WEST PALM BEACH, Fla. — Tracy Lee is a wrestler at heart. He competed in high school and college, and then again earlier this month as a 51 year old in a state tournament at Keiser University: The West Palm Beach Police Athletic League’s Sunshine State Games.
“He was doing what he loved, it was the peak of what he wanted to do,” said Patricia Dore, Tracy’s girlfriend
His comeback started about a year ago. He first coached at his alma mater, Sarasota High School, and then he started training.
He met his girlfriend, who was an instructor at Orange Theory, two years before that.
“He kept on showing up earlier and earlier to class,” she said laughing over the phone.
His return to the mat was against the second best wrestler in all of Ukraine, who is some 30 years younger and 10 pounds heavier.
The match was 27 years in the making.
“He felt like he needed to talk the talk and walk the walk for his kids,” she said.
They called the ambulance. Two medical professionals from the stands helped with CPR and the AED until it got there.
If an AED is used within three to four minutes after a heart attack, there’s a 90 percent survival rate, but Tracy would be the exception. He later died at a hospital.
“It’s bittersweet right?” Patricia said.
In response, personal injury lawyer Craig Goldenfarb donated a two AEDs to the PAL, through his charity, Heart of the Game.

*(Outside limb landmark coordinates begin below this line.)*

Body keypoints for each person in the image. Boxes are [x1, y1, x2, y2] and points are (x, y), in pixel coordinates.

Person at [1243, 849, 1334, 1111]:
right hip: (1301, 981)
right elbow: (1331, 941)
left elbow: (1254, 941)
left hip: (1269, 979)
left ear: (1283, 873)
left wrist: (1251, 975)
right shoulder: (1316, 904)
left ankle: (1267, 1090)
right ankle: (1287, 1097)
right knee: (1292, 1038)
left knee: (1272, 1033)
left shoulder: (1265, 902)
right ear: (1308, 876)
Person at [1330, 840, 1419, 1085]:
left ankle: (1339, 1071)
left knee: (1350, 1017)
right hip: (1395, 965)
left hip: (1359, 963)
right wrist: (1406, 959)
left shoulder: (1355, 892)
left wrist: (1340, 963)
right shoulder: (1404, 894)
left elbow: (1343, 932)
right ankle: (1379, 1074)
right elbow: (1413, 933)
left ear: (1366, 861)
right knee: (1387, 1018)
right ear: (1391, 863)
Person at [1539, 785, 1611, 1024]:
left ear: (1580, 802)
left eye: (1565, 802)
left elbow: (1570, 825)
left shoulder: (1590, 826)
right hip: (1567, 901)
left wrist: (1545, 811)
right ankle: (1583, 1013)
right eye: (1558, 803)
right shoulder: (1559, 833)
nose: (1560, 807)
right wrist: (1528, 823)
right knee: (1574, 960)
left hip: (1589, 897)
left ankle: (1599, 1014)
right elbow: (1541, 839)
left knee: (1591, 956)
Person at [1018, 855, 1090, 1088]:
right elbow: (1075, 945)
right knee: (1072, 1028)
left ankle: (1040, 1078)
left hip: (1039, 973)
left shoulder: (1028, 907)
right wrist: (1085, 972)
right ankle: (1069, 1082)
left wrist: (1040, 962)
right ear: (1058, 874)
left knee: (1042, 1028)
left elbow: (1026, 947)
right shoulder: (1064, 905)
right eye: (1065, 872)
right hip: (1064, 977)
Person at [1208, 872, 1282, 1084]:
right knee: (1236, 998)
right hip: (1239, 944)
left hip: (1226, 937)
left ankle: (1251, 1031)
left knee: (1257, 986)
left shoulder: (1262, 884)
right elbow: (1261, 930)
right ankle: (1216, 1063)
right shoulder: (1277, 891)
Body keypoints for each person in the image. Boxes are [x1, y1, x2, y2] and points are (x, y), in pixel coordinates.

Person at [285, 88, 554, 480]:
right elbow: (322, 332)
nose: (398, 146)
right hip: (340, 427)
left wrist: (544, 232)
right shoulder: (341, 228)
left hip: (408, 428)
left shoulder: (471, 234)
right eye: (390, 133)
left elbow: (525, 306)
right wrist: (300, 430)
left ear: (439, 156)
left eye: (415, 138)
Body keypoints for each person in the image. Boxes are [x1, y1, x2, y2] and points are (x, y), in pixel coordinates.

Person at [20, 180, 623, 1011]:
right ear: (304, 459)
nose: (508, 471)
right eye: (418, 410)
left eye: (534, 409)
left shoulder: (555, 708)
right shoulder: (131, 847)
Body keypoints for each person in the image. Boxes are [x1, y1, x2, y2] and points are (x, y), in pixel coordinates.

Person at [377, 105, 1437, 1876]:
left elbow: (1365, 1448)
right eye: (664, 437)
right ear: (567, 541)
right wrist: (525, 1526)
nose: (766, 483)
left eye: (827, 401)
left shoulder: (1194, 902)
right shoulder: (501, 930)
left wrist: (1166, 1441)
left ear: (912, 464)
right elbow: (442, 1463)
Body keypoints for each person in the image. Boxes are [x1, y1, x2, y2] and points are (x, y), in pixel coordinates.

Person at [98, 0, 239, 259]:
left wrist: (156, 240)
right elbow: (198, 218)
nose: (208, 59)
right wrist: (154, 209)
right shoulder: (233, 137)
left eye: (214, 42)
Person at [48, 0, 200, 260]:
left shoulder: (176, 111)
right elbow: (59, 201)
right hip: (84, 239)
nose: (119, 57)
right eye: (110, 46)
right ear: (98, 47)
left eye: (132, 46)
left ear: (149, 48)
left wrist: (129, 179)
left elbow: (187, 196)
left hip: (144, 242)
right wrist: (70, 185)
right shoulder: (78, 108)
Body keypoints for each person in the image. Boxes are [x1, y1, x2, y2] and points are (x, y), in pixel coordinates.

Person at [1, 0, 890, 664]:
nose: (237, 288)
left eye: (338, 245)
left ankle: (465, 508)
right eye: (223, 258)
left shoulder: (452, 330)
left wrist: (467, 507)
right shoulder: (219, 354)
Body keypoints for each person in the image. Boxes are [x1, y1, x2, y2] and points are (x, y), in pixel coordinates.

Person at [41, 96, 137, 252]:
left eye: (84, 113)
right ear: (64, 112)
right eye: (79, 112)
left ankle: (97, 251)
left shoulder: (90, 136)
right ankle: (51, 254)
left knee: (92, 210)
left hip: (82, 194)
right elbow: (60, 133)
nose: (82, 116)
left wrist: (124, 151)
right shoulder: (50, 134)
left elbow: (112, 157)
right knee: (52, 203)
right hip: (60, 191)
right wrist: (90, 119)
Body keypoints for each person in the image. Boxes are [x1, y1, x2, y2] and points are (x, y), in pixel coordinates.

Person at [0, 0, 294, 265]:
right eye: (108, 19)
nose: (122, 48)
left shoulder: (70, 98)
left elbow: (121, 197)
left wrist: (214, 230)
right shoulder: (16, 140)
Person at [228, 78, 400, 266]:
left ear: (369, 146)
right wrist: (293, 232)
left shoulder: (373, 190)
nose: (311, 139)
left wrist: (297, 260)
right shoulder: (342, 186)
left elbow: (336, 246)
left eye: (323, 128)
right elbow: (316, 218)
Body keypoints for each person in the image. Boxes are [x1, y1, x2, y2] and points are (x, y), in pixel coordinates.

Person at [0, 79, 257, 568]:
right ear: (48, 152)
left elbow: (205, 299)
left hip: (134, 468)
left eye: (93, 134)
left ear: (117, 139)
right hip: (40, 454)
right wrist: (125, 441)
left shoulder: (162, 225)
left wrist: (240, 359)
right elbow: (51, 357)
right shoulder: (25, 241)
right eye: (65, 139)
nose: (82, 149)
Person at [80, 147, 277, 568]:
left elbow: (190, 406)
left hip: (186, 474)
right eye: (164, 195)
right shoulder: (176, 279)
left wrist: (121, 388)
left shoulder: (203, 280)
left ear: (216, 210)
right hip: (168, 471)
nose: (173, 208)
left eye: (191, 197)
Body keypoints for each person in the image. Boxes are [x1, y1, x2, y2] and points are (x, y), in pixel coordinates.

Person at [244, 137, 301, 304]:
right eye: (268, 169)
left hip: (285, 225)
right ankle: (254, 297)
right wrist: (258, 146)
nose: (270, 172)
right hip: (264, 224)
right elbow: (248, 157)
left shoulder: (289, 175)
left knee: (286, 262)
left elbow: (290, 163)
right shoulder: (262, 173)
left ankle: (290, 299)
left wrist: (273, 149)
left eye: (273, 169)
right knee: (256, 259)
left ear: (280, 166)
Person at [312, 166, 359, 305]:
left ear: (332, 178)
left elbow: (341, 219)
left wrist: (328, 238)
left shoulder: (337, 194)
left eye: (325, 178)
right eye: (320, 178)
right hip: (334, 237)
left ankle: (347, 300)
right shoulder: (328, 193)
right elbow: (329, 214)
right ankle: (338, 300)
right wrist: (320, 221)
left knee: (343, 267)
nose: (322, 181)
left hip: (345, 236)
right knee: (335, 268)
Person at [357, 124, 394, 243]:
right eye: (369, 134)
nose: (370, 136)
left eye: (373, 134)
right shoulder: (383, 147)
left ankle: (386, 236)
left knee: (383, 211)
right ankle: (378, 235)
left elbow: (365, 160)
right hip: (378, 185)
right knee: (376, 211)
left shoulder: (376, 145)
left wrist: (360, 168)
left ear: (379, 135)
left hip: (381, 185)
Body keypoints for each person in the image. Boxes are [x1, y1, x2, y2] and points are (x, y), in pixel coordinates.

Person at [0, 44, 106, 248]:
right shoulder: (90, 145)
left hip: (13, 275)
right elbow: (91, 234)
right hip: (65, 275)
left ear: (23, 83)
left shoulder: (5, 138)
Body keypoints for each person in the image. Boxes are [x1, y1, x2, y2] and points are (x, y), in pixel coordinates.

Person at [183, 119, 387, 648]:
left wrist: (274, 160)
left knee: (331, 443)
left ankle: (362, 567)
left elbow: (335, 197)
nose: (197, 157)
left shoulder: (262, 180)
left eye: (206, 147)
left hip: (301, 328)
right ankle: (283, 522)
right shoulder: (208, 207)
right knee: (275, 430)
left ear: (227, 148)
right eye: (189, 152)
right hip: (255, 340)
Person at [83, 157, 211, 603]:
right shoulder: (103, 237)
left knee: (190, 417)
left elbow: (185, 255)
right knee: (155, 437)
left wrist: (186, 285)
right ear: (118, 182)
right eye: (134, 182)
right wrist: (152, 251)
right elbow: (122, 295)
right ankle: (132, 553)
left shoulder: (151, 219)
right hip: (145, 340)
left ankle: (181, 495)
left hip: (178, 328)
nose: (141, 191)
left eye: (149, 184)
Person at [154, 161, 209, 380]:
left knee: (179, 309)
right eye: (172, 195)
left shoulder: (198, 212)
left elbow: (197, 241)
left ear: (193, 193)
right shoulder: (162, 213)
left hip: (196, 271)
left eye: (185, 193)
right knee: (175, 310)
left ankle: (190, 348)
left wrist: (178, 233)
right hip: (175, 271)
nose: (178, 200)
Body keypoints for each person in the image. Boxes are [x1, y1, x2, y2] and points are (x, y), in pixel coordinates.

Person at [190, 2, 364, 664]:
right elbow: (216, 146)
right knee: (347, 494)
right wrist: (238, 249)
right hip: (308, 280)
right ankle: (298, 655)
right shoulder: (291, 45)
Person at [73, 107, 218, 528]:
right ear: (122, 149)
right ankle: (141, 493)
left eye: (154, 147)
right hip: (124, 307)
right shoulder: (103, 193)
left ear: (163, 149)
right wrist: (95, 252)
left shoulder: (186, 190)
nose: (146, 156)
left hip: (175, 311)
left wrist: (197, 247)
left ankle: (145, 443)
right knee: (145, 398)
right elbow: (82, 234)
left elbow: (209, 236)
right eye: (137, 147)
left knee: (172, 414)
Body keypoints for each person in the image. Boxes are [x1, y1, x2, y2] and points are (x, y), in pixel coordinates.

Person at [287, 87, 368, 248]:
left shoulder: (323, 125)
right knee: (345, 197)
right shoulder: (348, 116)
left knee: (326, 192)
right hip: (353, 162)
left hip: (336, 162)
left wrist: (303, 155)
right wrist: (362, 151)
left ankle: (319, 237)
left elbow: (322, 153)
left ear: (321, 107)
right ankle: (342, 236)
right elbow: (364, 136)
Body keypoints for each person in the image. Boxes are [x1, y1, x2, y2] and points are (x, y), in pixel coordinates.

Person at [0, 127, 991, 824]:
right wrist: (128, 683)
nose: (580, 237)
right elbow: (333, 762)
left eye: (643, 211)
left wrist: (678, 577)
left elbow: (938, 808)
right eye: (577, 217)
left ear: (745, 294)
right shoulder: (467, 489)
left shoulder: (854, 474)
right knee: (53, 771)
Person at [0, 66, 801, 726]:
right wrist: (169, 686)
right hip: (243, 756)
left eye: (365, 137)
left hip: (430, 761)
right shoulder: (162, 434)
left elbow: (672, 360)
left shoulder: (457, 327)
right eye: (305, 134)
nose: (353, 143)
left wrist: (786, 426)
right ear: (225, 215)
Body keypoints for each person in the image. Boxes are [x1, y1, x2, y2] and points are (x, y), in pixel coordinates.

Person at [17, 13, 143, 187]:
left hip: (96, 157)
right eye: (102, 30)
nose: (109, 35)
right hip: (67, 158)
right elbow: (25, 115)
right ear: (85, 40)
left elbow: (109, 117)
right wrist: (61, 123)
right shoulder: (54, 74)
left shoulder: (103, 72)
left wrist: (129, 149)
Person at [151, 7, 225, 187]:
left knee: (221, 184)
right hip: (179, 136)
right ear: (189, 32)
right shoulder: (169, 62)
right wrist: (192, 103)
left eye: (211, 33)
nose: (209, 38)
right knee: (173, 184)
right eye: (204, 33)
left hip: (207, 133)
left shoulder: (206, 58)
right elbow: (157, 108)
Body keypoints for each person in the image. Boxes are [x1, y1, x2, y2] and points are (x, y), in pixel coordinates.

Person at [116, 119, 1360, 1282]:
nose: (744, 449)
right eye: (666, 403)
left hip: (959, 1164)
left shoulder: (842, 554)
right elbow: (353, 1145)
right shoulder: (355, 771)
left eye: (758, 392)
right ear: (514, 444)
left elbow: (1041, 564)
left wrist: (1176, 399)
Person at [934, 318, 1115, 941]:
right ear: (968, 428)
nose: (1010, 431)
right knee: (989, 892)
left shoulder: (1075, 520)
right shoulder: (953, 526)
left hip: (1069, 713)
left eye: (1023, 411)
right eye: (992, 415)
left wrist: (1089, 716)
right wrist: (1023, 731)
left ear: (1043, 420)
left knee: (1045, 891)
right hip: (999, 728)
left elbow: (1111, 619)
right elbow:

“Unfortunately, in Florida, I really wish these things were everywhere a fire extinguisher was,” he said in an interview.
Jonathan Taylor, the director of operations with PAL said, “Make sure that our kids and our staff members are versed, that we’re well trained to save a life if we have to but hope we don’t.”
“I wish things had ended differently of course, but as a fitness professional for 20+ years in my life I know that AEDs are so, so important there’s been quite a few times I’ve had to use them,” said Patricia.
Heart of the Game donates Automated External Defibrillators and provides CPR training for sporting venues that focuses on youth sports.